[Input data Boundary: Start]

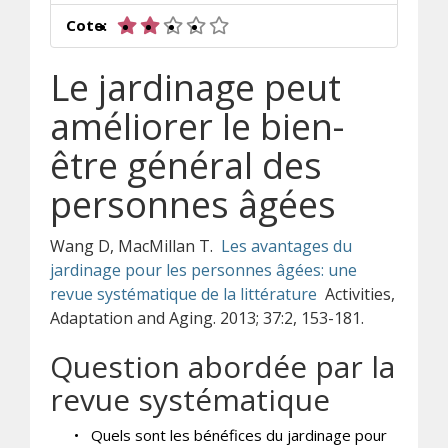
2 sur 5 étoiles
Cote:
Le jardinage peut
améliorer le bien-
être général des
personnes âgées
Wang D, MacMillan T.
Les avantages du
jardinage pour les personnes âgées: une
revue systématique de la littérature
Activities,
Adaptation and Aging. 2013; 37:2, 153-181.
Question abordée par la
revue systématique
•
Quels sont les bénéfices du jardinage pour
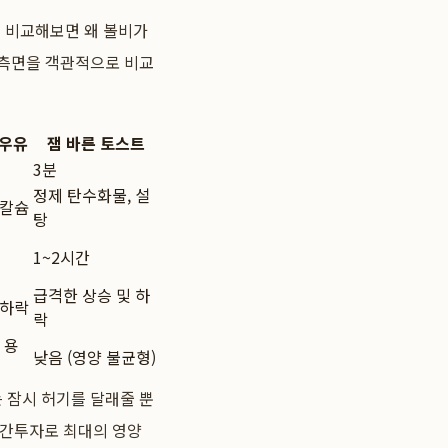
접 비교해보면 왜 볼비가
 측면을 객관적으로 비교
 우유
잼 바른 토스트
3분
정제 탄수화물, 설
 칼슘
탕
1~2시간
급격한 상승 및 하
 하락
락
 용
낮음 (영양 불균형)
 잠시 허기를 달래줄 뿐
시간투자로 최대의 영양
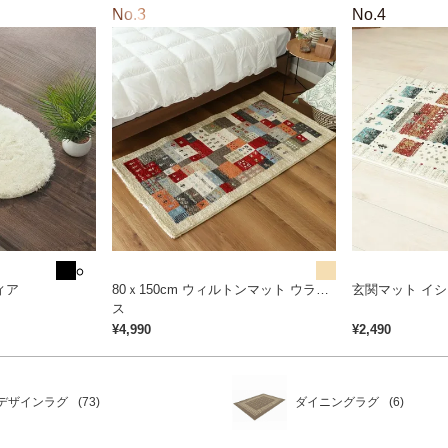
●
●
●
ィア
80ｘ150cm ウィルトンマット ウラノ
玄関マット イシ
ス
¥
4,990
¥
2,490
デザインラグ
ダイニングラグ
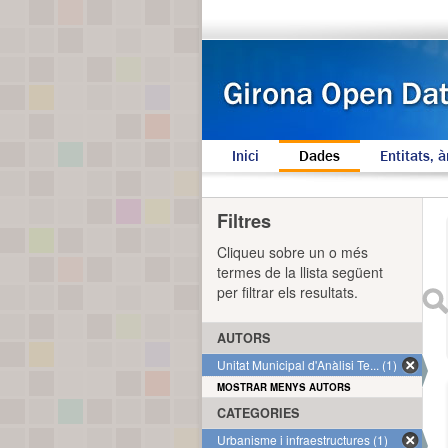
Inici
Dades
Entitats, à
Filtres
Cliqueu sobre un o més
termes de la llista següent
per filtrar els resultats.
AUTORS
Unitat Municipal d'Anàlisi Te... (1)
MOSTRAR MENYS AUTORS
CATEGORIES
Urbanisme i infraestructures (1)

[Input data Boundary: End]

Activity >>
Copy out the preceding entries without a single change, leaving out the pictures.

Solved problem >>
2 sur 5 étoiles
Cote:
Le jardinage peut
améliorer le bien-
être général des
personnes âgées
Wang D, MacMillan T.
Les avantages du
jardinage pour les personnes âgées: une
revue systématique de la littérature
Activities,
Adaptation and Aging. 2013; 37:2, 153-181.
Question abordée par la
revue systématique
•
Quels sont les bénéfices du jardinage pour
접 비교해보면 왜 볼비가
 측면을 객관적으로 비교
 우유
잼 바른 토스트
3분
정제 탄수화물, 설
 칼슘
탕
1~2시간
급격한 상승 및 하
 하락
락
 용
낮음 (영양 불균형)
 잠시 허기를 달래줄 뿐
시간투자로 최대의 영양
●
●
●
ィア
80ｘ150cm ウィルトンマット ウラノ
玄関マット イシ
ス
¥
4,990
¥
2,490
デザインラグ
ダイニングラグ
Inici
Dades
Entitats, à
Filtres
Cliqueu sobre un o més
termes de la llista següent
per filtrar els resultats.
AUTORS
Unitat Municipal d'Anàlisi Te... (1)
MOSTRAR MENYS AUTORS
CATEGORIES
Urbanisme i infraestructures (1)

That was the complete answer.